The University of San Francisco: Information Technology Services
Network and Web

VPN FAQ

What is a VPN?

A Virtual Private Network is a set of technologies that create secure communication paths between the private campus network and computers on insecure networks such as the Public Internet.

The “howstuffworks.com” website has a great analogy that explains the use of VPN technology: http://computer.howstuffworks.com/vpn4.htm

Why should I use a VPN?

VPN allows you to connect to campus network resources such as department or college file servers from almost any location that has a connection to the Internet.  Faculty and Staff have connected back to the USF campus network using VPN from all parts of the World.

Additionally, many faculty and staff use VPN to securely connect to campus network to telecommute from home (over DSL or Cable Broadband Internet Service Providers), hotels, conferences, other even Internet Cafes.

What do I need to use VPN?

To use VPN, your computer must have the Cisco AnyConnect VPN “client” software installed. All University-owned computers are installed with a VPN client.  If you intend to use a personal computer, your computer must be updated with the current Operating System security updates, updated Antivirus protection software and must meet the network security standards as defined in the University Network Security Policy.

System requirements:

  • For a Microsoft Windows based computer, you must meet the following requirements:
    • Windows 7 on x64 (64-bit)
    • Windows 7 on x86 (32-bit) only
    • Windows Vista on both x86 (32-bit) and x64
    • Windows XP on x86
    • VPN Client does not support the Tablet PC 2004/2005; and Windows 2000, NT, 98, and ME.
  • For a Mac OS based computer, you must have Mac OS 10.4 and above.
  • A stable connection to the Internet Connection (e.g. Cable Broadband, DSL, etc.)

Should I use the VPN service if I am on campus?

If your computer is physically connected to the USF campus network by an Ethernet cable you should not need to used VPN.

If you are connected to USFwireless you may need to use VPN to access a secured system such as Banner, a department File Server or to use a Network Printer.  USFwireless does not have encryption enabled and only internal web servers (e.g. USF Connect, Blackboard, etc.) that use SSL (Secure Socket layer) are accessible through USFwireless via HTTPS without VPN.

As a best practice, you should never login to a website that does have HTTPS enabled with a valid SSL certificate.  Username and Password credentials submitted over a non-SSL website are sent in “clear” text and can easily be intercepted.

When I type my password in the VPN client logon is it encrypted?

The password is encrypted using the same encryption strength used to encrypt the data communication (AES-256 bit encryption). AES-256 bit is widely considered as a high level of security for data encryption.

Does the VPN client provide firewall services?

No, the purpose of the VPN is to secure the transmission of your data where as firewall filters (allows or denies) and controls data communication between your computer and other computers or networks.  The Cisco AnyConnect VPN client does not have integrated firewall services.

I have a home network and use a Wireless Router. What IP addresses should I assign my machines at home so as not to conflict with the VPN service?

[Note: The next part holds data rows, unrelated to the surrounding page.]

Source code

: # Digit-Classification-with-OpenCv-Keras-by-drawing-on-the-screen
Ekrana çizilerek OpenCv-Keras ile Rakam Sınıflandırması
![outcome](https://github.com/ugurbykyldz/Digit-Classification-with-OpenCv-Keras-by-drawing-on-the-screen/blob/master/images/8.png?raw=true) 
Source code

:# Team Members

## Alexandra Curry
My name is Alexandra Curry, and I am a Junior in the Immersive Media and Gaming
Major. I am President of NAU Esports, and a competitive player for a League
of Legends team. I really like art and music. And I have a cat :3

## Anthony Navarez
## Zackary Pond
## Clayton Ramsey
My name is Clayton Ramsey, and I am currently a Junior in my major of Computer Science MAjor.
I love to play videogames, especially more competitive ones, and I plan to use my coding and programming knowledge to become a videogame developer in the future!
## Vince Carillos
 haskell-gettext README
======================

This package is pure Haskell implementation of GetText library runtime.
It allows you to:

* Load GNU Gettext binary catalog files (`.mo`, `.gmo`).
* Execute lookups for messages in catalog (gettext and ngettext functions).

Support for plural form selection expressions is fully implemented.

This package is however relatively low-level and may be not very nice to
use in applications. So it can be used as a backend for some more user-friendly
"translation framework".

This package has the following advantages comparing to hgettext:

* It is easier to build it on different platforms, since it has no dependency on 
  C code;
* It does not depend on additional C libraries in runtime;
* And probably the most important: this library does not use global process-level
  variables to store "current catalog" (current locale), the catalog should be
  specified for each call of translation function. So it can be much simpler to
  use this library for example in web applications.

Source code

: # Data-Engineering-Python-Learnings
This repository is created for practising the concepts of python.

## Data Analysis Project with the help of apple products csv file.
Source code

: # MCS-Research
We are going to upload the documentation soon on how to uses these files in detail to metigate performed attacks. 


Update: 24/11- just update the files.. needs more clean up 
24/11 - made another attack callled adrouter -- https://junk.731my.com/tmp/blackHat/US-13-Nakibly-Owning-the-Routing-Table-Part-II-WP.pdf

We recommend using IP addresses in the 192.168.x.x range which is the default network address range used for most consumer level routers that provide DHCP services.  If possible do not use the 172.16.x.x/12 range which may conflict with the range used by the USF campus network.

How strong is the encryption used in the USF VPN service?

USF VPN is configured to support AES (Advanced Encryption Standard) with a key length of 256 bits. AES-256 is considered to be a very strong encryption algorithm and is the same algorithm commonly used by financial institutions for online banking transactions.